Das AMS hat 91.460 Anträge für Corona-Kurzarbeit mit einer Bewilligungssumme von fast 8,8 Milliarden Euro genehmigt. Weitere rund 13.000 Anträge seien in Bearbeitung. Insgesamt sind an die 1,25 Millionen Arbeitnehmer betroffen. Eine Verlängerung der für zwei mal drei Monate angesetzten speziellen Corona-Kurzarbeit erwartet Buchinger nicht. Kurzarbeit werde aber auch im Herbst weitergehen. So würden viele Betriebe, etwa in der Kfz-Industrie oder Zulieferer, wohl noch länger unter der schwachen Konjunktur leiden. Laut ÖGB-Präsident Wolfgang Katzian wird es eine Arbeitsgruppe der Sozialpartner geben, die sich mit der Weiterentwicklung des Kurzarbeitsmodells befassen wird. „Das Instrument hat sich bewährt. Wir wollen evaluieren, was gut funktioniert hat und was nicht.“

Branchen:

Die Arbeitslosigkeit stieg vor allem bei Beherbergung und Gastronomie, wo das Plus zum Vorjahr sogar 130 Prozent auf 118.725 Personen betrug. Die zweite sehr stark getroffene Branche ist der Bau, wo sich die Zahl der Arbeitslosen auf 37.963 Personen fast verdoppelt hat. „Das Problem sehe ich im Tourismus.
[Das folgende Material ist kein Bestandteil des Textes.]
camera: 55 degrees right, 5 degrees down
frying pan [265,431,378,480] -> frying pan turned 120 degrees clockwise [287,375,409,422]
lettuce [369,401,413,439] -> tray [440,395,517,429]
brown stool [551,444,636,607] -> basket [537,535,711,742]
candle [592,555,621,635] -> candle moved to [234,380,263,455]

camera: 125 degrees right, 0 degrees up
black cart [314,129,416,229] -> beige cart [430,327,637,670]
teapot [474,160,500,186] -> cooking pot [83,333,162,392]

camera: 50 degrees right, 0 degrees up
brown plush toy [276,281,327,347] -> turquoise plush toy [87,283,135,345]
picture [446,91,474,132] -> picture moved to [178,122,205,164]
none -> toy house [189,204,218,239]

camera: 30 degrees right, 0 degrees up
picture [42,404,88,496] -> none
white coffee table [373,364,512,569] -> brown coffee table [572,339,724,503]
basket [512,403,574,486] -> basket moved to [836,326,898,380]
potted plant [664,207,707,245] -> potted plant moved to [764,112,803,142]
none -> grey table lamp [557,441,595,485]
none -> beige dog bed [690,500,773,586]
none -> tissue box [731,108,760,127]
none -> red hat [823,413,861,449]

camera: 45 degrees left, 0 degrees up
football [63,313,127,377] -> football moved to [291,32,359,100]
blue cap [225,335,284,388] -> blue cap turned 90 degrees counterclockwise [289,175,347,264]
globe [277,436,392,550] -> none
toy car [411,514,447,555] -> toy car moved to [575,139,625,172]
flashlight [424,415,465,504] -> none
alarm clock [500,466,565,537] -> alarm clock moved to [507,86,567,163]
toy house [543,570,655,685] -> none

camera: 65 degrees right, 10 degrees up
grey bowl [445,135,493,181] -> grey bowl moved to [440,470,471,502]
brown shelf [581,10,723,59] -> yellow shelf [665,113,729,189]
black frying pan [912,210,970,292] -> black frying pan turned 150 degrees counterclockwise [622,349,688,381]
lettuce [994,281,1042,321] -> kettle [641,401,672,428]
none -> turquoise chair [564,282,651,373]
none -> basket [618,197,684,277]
Ich glaube nicht, dass sich da etwas großartig tut in den nächsten Monaten“, sagt IHS-Ökonom Helmut Hofer.

Längerfristiges Szenario:

Für Buchinger war die Krise im ersten Schub eine angebotsseitige, mit fortschreitender Dauer ist jetzt auch noch die Nachfragekrise dazu gekommen. „Die Menschen konsumieren weniger, es gibt weniger Gastro, es wird weniger Kleidung gekauft, es gibt keine bis wenige Reisen. Der Sommerurlaub ist fraglich. Wir werden hinten und vorn nachfrageseitig Probleme haben. Wenn das jetzt auch noch in eine Finanzkrise geht, dann kommt ein dritter Faktor dazu.“ Erholung werde es wohl erst mit einem Impfstoff geben. „Das schlimmste Szenario ist, dass wir drei bis fünf Jahre brauchen, um das alles zu reparieren.“

Sockelarbeitslosigkeit:

Buchinger fürchtet, dass es nach der Krise dauerhaft eine höhere Arbeitslosigkeit gibt. „Wenn viele Arbeitskräfte freigesetzt werden, dann sind auch viele dabei, die schwierig zu integrieren sind. Und gerade diese Personen finden dann nicht so leicht wieder Arbeit. Auch nicht in einem Aufschwung.“ Und der Druck, der jetzt auf den Unternehmen laste, werde eine Reihe von Rationalisierungsmaßnahmen auslösen.

Arbeitslosengeld:

Nach Aufstockung der Notstandshilfe rückwirkend mit Mitte März auf Höhe des Arbeitslosengeldes fordert Katzian erneut ein höheres Arbeitslosengeld. Er verweist darauf, dass das auch Kaufkraft bringe. Laut Katzian „hat die Regierung gesagt, ’wir überlegen das’“.